Tales from the Pentagon

About The Book

“A dynamic work of reportage” (The New York Times) written “with clarity and...wit” (The New York Times Book Review) about what happens when the ancient boundary between war and peace is erased.

Once, war was a temporary state of affairs. Today, America’s wars are everywhere and forever: our enemies change constantly and rarely wear uniforms, and virtually anything can become a weapon. As war expands, so does the role of the US military. Military personnel now analyze computer code, train Afghan judges, build Ebola isolation wards, eavesdrop on electronic communications, develop soap operas, and patrol for pirates. You name it, the military does it.

In this “ambitious and astute” (The Washington Post) work, Rosa Brooks “provides a masterful analysis” (San Francisco Chronicle) of this seismic shift in how America wages war from an unconventional perspective—that of a former top Pentagon official who is the daughter of two anti-war protesters and married to an Army Green Beret. By turns a memoir, a work of journalism, a scholarly exploration of history, anthropology, and law, How Everything Became War and the Military Became Everything is an “illuminating” (The New York Times), “eloquent” (The Boston Globe), “courageous” (US News & World Report), and “essential” (The Dallas Morning News) examination of the role of the military today. Above all, it is a rallying cry, for Brooks issues an urgent warning: When the boundaries around war disappear, we undermine both America’s founding values and the international rules and organizations that keep our world from sliding towards chaos.

Stored data entries:

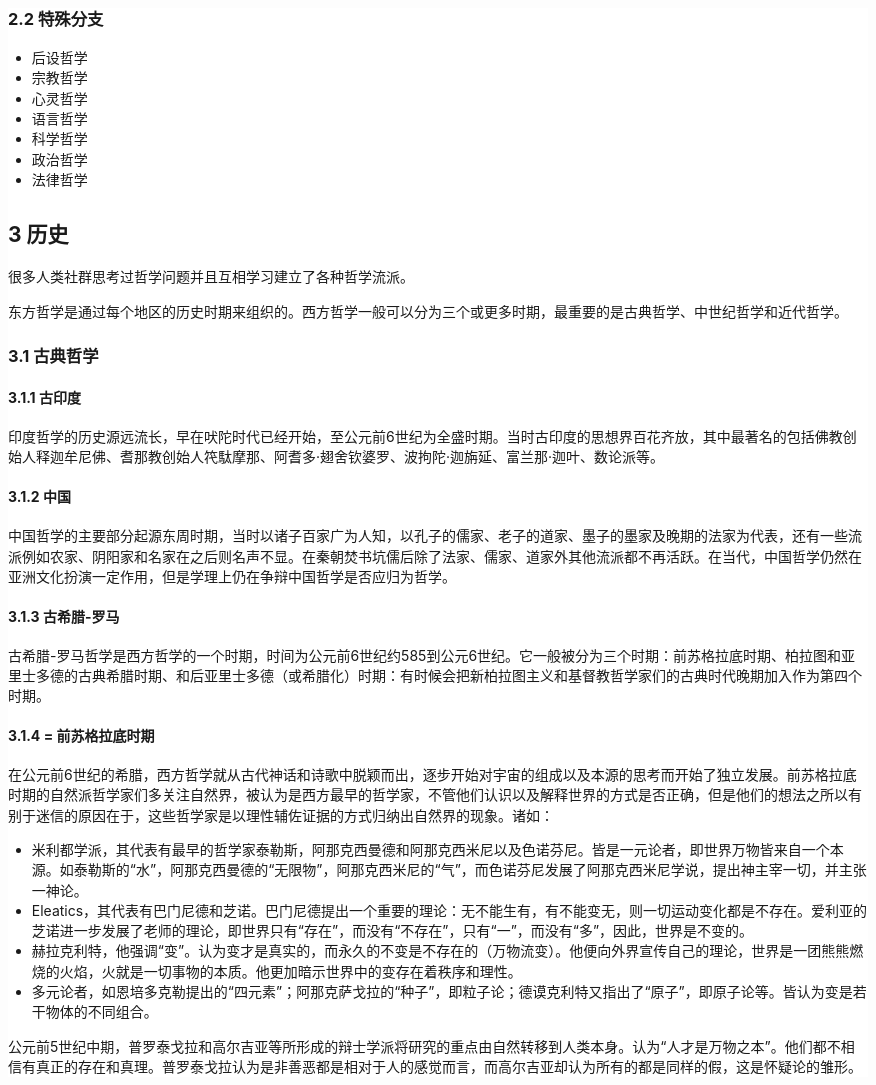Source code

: 

### 2.2 特殊分支

* 后设哲学
* 宗教哲学
* 心灵哲学
* 语言哲学
* 科学哲学
* 政治哲学
* 法律哲学



## 3 历史

很多人类社群思考过哲学问题并且互相学习建立了各种哲学流派。

东方哲学是通过每个地区的历史时期来组织的。西方哲学一般可以分为三个或更多时期，最重要的是古典哲学、中世纪哲学和近代哲学。



### 3.1 古典哲学



#### 3.1.1 古印度

印度哲学的历史源远流长，早在吠陀时代已经开始，至公元前6世纪为全盛时期。当时古印度的思想界百花齐放，其中最著名的包括佛教创始人释迦牟尼佛、耆那教创始人笩駄摩那、阿耆多·翅舍钦婆罗、波拘陀·迦旃延、富兰那·迦叶、数论派等。



#### 3.1.2 中国

中国哲学的主要部分起源东周时期，当时以诸子百家广为人知，以孔子的儒家、老子的道家、墨子的墨家及晚期的法家为代表，还有一些流派例如农家、阴阳家和名家在之后则名声不显。在秦朝焚书坑儒后除了法家、儒家、道家外其他流派都不再活跃。在当代，中国哲学仍然在亚洲文化扮演一定作用，但是学理上仍在争辩中国哲学是否应归为哲学。



#### 3.1.3 古希腊-罗马

古希腊-罗马哲学是西方哲学的一个时期，时间为公元前6世纪约585到公元6世纪。它一般被分为三个时期：前苏格拉底时期、柏拉图和亚里士多德的古典希腊时期、和后亚里士多德（或希腊化）时期：有时候会把新柏拉图主义和基督教哲学家们的古典时代晚期加入作为第四个时期。



#### 3.1.4 = 前苏格拉底时期

在公元前6世纪的希腊，西方哲学就从古代神话和诗歌中脱颖而出，逐步开始对宇宙的组成以及本源的思考而开始了独立发展。前苏格拉底时期的自然派哲学家们多关注自然界，被认为是西方最早的哲学家，不管他们认识以及解释世界的方式是否正确，但是他们的想法之所以有别于迷信的原因在于，这些哲学家是以理性辅佐证据的方式归纳出自然界的现象。诸如：

* 米利都学派，其代表有最早的哲学家泰勒斯，阿那克西曼德和阿那克西米尼以及色诺芬尼。皆是一元论者，即世界万物皆来自一个本源。如泰勒斯的“水”，阿那克西曼德的“无限物”，阿那克西米尼的“气”，而色诺芬尼发展了阿那克西米尼学说，提出神主宰一切，并主张一神论。
* Eleatics，其代表有巴门尼德和芝诺。巴门尼德提出一个重要的理论：无不能生有，有不能变无，则一切运动变化都是不存在。爱利亚的芝诺进一步发展了老师的理论，即世界只有“存在”，而没有“不存在”，只有“一”，而没有“多”，因此，世界是不变的。
* 赫拉克利特，他强调“变”。认为变才是真实的，而永久的不变是不存在的（万物流变）。他便向外界宣传自己的理论，世界是一团熊熊燃烧的火焰，火就是一切事物的本质。他更加暗示世界中的变存在着秩序和理性。
* 多元论者，如恩培多克勒提出的“四元素”；阿那克萨戈拉的“种子”，即粒子论；德谟克利特又指出了“原子”，即原子论等。皆认为变是若干物体的不同组合。

公元前5世纪中期，普罗泰戈拉和高尔吉亚等所形成的辩士学派将研究的重点由自然转移到人类本身。认为“人才是万物之本”。他们都不相信有真正的存在和真理。普罗泰戈拉认为是非善恶都是相对于人的感觉而言，而高尔吉亚却认为所有的都是同样的假，这是怀疑论的雏形。 
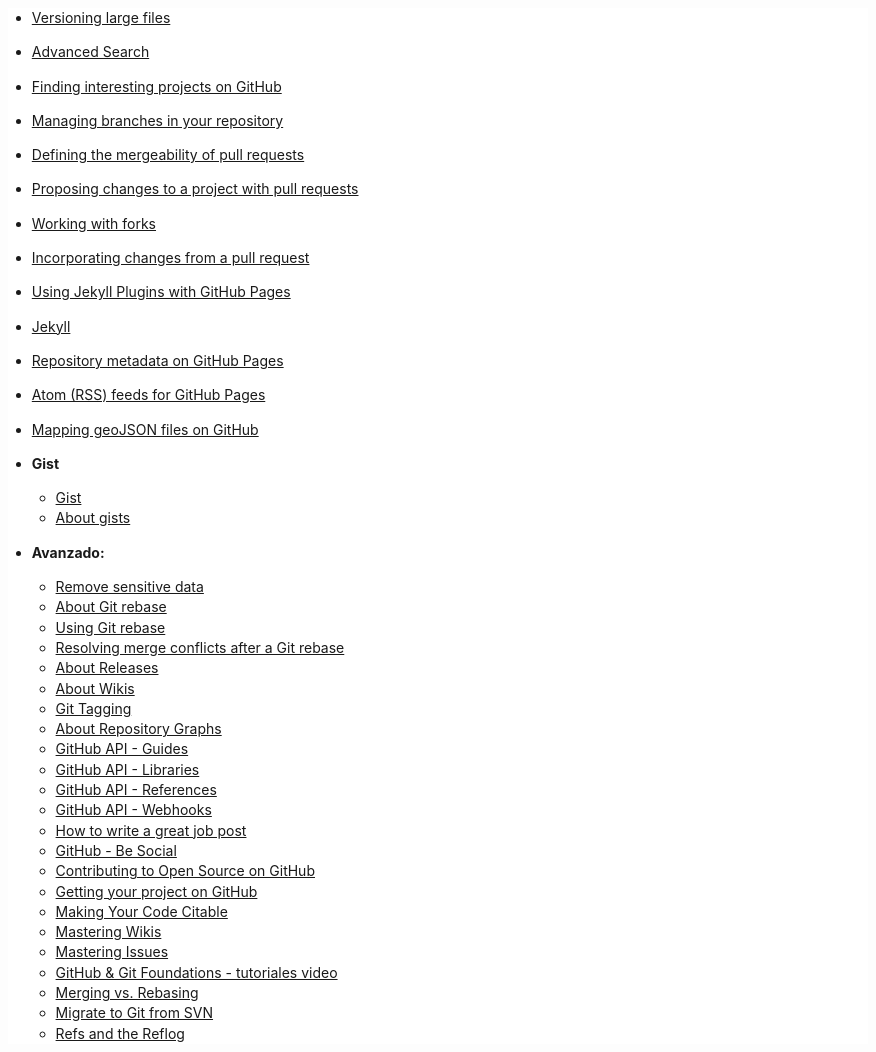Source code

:  - [Versioning large files](https://help.github.com/articles/versioning-large-files/)
  - [Advanced Search](https://help.github.com/articles/advanced-search/)
  - [Finding interesting projects on GitHub](https://help.github.com/articles/finding-interesting-projects-on-github/)
  - [Managing branches in your repository](https://help.github.com/articles/managing-branches-in-your-repository/)
  - [Defining the mergeability of pull requests](https://help.github.com/articles/defining-the-mergeability-of-pull-requests/)
  - [Proposing changes to a project with pull requests](https://help.github.com/articles/proposing-changes-to-a-project-with-pull-requests/)
  - [Working with forks](https://help.github.com/articles/working-with-forks/)
  - [Incorporating changes from a pull request](https://help.github.com/articles/incorporating-changes-from-a-pull-request/)
  - [Using Jekyll Plugins with GitHub Pages](https://help.github.com/articles/using-jekyll-plugins-with-github-pages/)
  - [Jekyll](https://jekyllrb.com/)
  - [Repository metadata on GitHub Pages](https://help.github.com/articles/repository-metadata-on-github-pages/)
  - [Atom (RSS) feeds for GitHub Pages](https://help.github.com/articles/atom-rss-feeds-for-github-pages/)
  - [Mapping geoJSON files on GitHub](https://help.github.com/articles/mapping-geojson-files-on-github/)

- **Gist**
  - [Gist](https://gist.github.com/)
  - [About gists](https://help.github.com/articles/about-gists/)

- **Avanzado:**
  - [Remove sensitive data](https://help.github.com/articles/remove-sensitive-data/)
  - [About Git rebase](https://help.github.com/articles/about-git-rebase/)
  - [Using Git rebase](https://help.github.com/articles/using-git-rebase/)
  - [Resolving merge conflicts after a Git rebase](https://help.github.com/articles/resolving-merge-conflicts-after-a-git-rebase/)
  - [About Releases](https://help.github.com/articles/about-releases/)
  - [About Wikis](https://help.github.com/articles/about-github-wikis/)
  - [Git Tagging](http://git-scm.com/book/en/v2/Git-Basics-Tagging)
  - [About Repository Graphs](https://help.github.com/articles/about-repository-graphs/)
  - [GitHub API - Guides](https://developer.github.com/guides/)
  - [GitHub API - Libraries](https://developer.github.com/libraries/)
  - [GitHub API - References](https://developer.github.com/v3/)
  - [GitHub API - Webhooks](https://developer.github.com/webhooks/)
  - [How to write a great job post](https://help.github.com/articles/how-to-write-a-great-job-post/)
  - [GitHub - Be Social](https://help.github.com/articles/be-social/)
  - [Contributing to Open Source on GitHub](https://guides.github.com/activities/contributing-to-open-source/)
  - [Getting your project on GitHub](https://guides.github.com/introduction/getting-your-project-on-github/)
  - [Making Your Code Citable](https://guides.github.com/activities/citable-code/)
  - [Mastering Wikis](https://guides.github.com/features/wikis/)
  - [Mastering Issues](https://guides.github.com/features/issues/)
  - [GitHub & Git Foundations - tutoriales video](https://www.youtube.com/watch?v=FyfwLX4HAxM&list=PLg7s6cbtAD15G8lNyoaYDuKZSKyJrgwB-)
  - [Merging vs. Rebasing](https://www.atlassian.com/git/tutorials/merging-vs-rebasing)
  - [Migrate to Git from SVN](https://www.atlassian.com/git/tutorials/migrating-overview)
  - [Refs and the Reflog](https://www.atlassian.com/git/tutorials/refs-and-the-reflog/summary)
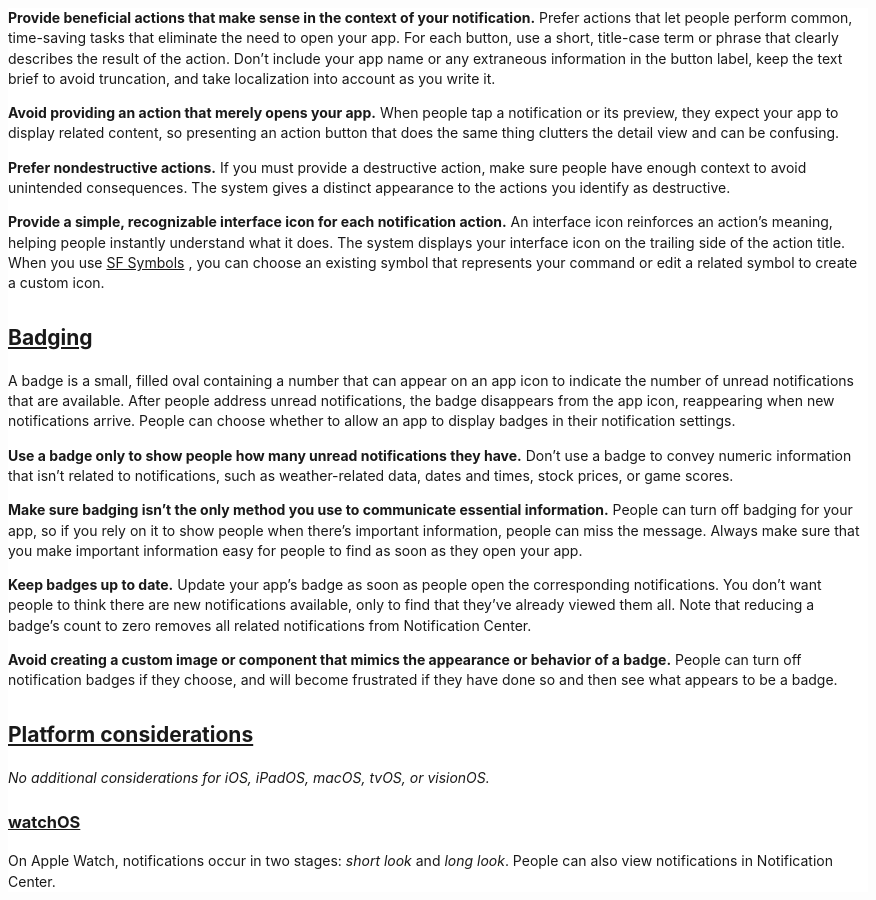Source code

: **Provide beneficial actions that make sense in the context of your notification.** Prefer actions that let people perform common, time-saving tasks that eliminate the need to open your app. For each button, use a short, title-case term or phrase that clearly describes the result of the action. Don’t include your app name or any extraneous information in the button label, keep the text brief to avoid truncation, and take localization into account as you write it.

**Avoid providing an action that merely opens your app.** When people tap a notification or its preview, they expect your app to display related content, so presenting an action button that does the same thing clutters the detail view and can be confusing.

**Prefer nondestructive actions.** If you must provide a destructive action, make sure people have enough context to avoid unintended consequences. The system gives a distinct appearance to the actions you identify as destructive.

**Provide a simple, recognizable interface icon for each notification action.** An interface icon reinforces an action’s meaning, helping people instantly understand what it does. The system displays your interface icon on the trailing side of the action title. When you use [SF Symbols](/design/human-interface-guidelines/sf-symbols)
, you can choose an existing symbol that represents your command or edit a related symbol to create a custom icon.

[Badging](/design/human-interface-guidelines/notifications#Badging)
-------------------------------------------------------------------

A badge is a small, filled oval containing a number that can appear on an app icon to indicate the number of unread notifications that are available. After people address unread notifications, the badge disappears from the app icon, reappearing when new notifications arrive. People can choose whether to allow an app to display badges in their notification settings.

**Use a badge only to show people how many unread notifications they have.** Don’t use a badge to convey numeric information that isn’t related to notifications, such as weather-related data, dates and times, stock prices, or game scores.

**Make sure badging isn’t the only method you use to communicate essential information.** People can turn off badging for your app, so if you rely on it to show people when there’s important information, people can miss the message. Always make sure that you make important information easy for people to find as soon as they open your app.

**Keep badges up to date.** Update your app’s badge as soon as people open the corresponding notifications. You don’t want people to think there are new notifications available, only to find that they’ve already viewed them all. Note that reducing a badge’s count to zero removes all related notifications from Notification Center.

**Avoid creating a custom image or component that mimics the appearance or behavior of a badge.** People can turn off notification badges if they choose, and will become frustrated if they have done so and then see what appears to be a badge.

[Platform considerations](/design/human-interface-guidelines/notifications#Platform-considerations)
---------------------------------------------------------------------------------------------------

*No additional considerations for iOS, iPadOS, macOS, tvOS, or visionOS.*

### [watchOS](/design/human-interface-guidelines/notifications#watchOS)

On Apple Watch, notifications occur in two stages: *short look* and *long look*. People can also view notifications in Notification Center.
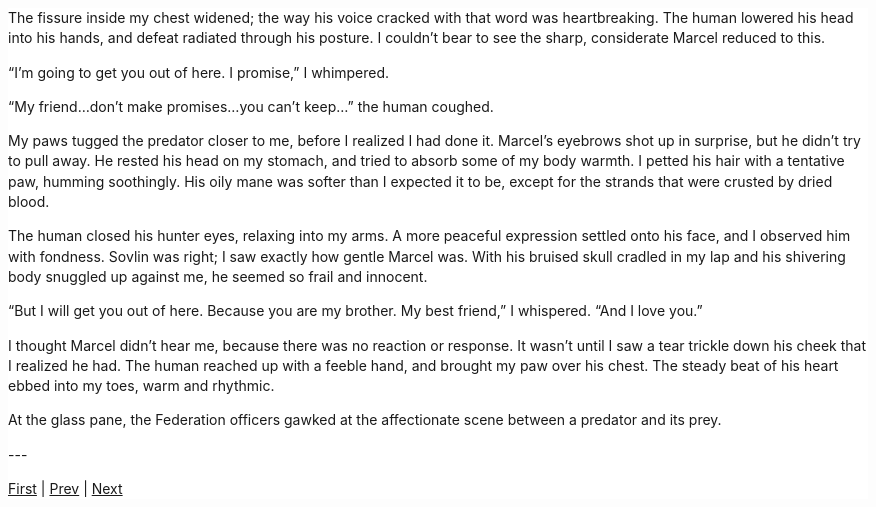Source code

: The fissure inside my chest widened; the way his voice cracked with that word was heartbreaking. The human lowered his head into his hands, and defeat radiated through his posture. I couldn’t bear to see the sharp, considerate Marcel reduced to this.

“I’m going to get you out of here. I promise,” I whimpered.

“My friend…don’t make promises…you can’t keep…” the human coughed.

My paws tugged the predator closer to me, before I realized I had done it. Marcel’s eyebrows shot up in surprise, but he didn’t try to pull away. He rested his head on my stomach, and tried to absorb some of my body warmth. I petted his hair with a tentative paw, humming soothingly. His oily mane was softer than I expected it to be, except for the strands that were crusted by dried blood.

The human closed his hunter eyes, relaxing into my arms. A more peaceful expression settled onto his face, and I observed him with fondness. Sovlin was right; I saw exactly how gentle Marcel was. With his bruised skull cradled in my lap and his shivering body snuggled up against me, he seemed so frail and innocent.

“But I will get you out of here. Because you are my brother. My best friend,” I whispered. “And I love you.”

I thought Marcel didn’t hear me, because there was no reaction or response. It wasn’t until I saw a tear trickle down his cheek that I realized he had. The human reached up with a feeble hand, and brought my paw over his chest. The steady beat of his heart ebbed into my toes, warm and rhythmic.

At the glass pane, the Federation officers gawked at the affectionate scene between a predator and its prey.

\---

[First](https://www.reddit.com/r/HFY/comments/u19xpa/the_nature_of_predators/) | [Prev](https://www.reddit.com/r/HFY/comments/uo2v23/the_nature_of_predators_10/) | [Next](https://www.reddit.com/r/HFY/comments/use6fe/the_nature_of_predators_12/)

- **Aim of the exercise**:
Answer these questions from the book description:
(a) Which publication called the work "a dynamic work of reportage"?
(b) What do military personnel now patrol for?
(c) Which publication described the work as "ambitious and astute"?

- **The answer**:
(a) The New York Times
(b) Pirates
(c) The Washington Post